The Great North Road through Stilton lies on the Roman Ermine Street but, though a heavy Roman silver seal-ring was found here, there does not seem to have been any Roman settlement at the site of the village.  Some Neolithic tools were also found here.  The village is at a point where Ermine Street was crossed by an east-west road (now Church Street and Fen Street/Drove) which may formerly have been of greater significance, perhaps in connection with the Bullock Road.

Stilton was on the A1 until 1959 when the bypass was opened.  That removed the through traffic - and the passing trade.  But at least one could drive through.  Since the A1 was enlarged into a motorway Stilton has become less accessible.  Leave the A1 at Norman Cross, that's Junction 16, and one enters Stilton from the north.  Drive along the enormously wide main street, so obviously part of the Great North Road, and out to the south, the road beckoning the traveller to speed up for London, and then stop!  There's a fence straight across the road and one realizes that Stilton is now a grand cul-de-sac.  The motorway has seen to that.  So one can't drive through Stilton; better have a look around.  Harper's words, written over a century ago, are curiously apposite today: ...the road...widens out to almost treble its usual width, where a long street of mingled old houses and cottages, a medley of stone, brick and plaster, stands, strangely silent.  This is Stilton, dreaming of bygone busy times.  The dream has returned.  And if you turn up on Mayday you may think you're dreaming, but it's just the annual cheese rolling competition.

### The problem
Reproduce the passage on Stilton word for word, from start to finish. Use only the passage on Stilton to answer.

### Dataset extract
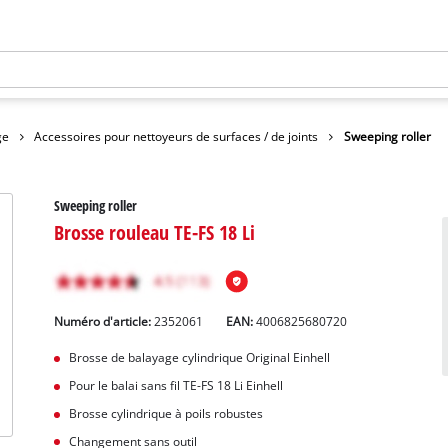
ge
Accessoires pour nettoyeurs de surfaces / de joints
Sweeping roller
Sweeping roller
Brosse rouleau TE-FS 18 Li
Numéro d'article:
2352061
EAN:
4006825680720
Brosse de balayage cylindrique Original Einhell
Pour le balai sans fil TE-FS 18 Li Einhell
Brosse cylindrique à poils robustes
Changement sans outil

* * *

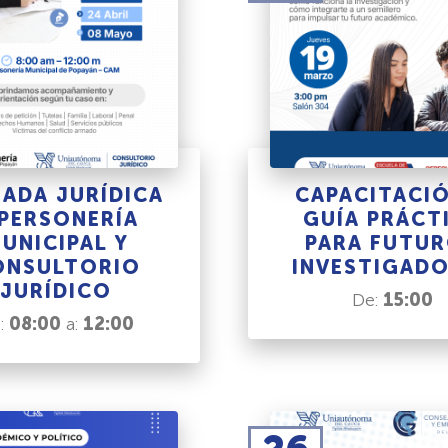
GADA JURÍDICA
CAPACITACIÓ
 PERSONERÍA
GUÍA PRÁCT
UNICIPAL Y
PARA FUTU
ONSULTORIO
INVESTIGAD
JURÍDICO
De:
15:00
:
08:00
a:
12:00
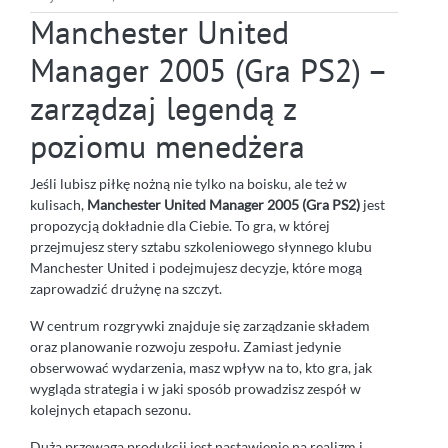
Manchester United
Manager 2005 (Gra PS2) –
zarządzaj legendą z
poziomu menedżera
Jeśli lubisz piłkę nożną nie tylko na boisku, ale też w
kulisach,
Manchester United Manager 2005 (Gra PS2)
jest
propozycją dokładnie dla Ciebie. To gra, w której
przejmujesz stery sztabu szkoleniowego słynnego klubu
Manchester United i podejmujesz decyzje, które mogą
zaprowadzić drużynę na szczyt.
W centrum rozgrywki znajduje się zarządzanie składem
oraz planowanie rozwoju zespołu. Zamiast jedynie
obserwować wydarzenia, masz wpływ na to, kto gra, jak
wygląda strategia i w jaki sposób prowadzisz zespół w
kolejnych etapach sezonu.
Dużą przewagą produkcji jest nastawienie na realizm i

---

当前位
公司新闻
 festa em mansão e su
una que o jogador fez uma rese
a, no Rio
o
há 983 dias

### Problem solution
The Great North Road through Stilton lies on the Roman Ermine Street but, though a heavy Roman silver seal-ring was found here, there does not seem to have been any Roman settlement at the site of the village.  Some Neolithic tools were also found here.  The village is at a point where Ermine Street was crossed by an east-west road (now Church Street and Fen Street/Drove) which may formerly have been of greater significance, perhaps in connection with the Bullock Road.

Stilton was on the A1 until 1959 when the bypass was opened.  That removed the through traffic - and the passing trade.  But at least one could drive through.  Since the A1 was enlarged into a motorway Stilton has become less accessible.  Leave the A1 at Norman Cross, that's Junction 16, and one enters Stilton from the north.  Drive along the enormously wide main street, so obviously part of the Great North Road, and out to the south, the road beckoning the traveller to speed up for London, and then stop!  There's a fence straight across the road and one realizes that Stilton is now a grand cul-de-sac.  The motorway has seen to that.  So one can't drive through Stilton; better have a look around.  Harper's words, written over a century ago, are curiously apposite today: ...the road...widens out to almost treble its usual width, where a long street of mingled old houses and cottages, a medley of stone, brick and plaster, stands, strangely silent.  This is Stilton, dreaming of bygone busy times.  The dream has returned.  And if you turn up on Mayday you may think you're dreaming, but it's just the annual cheese rolling competition.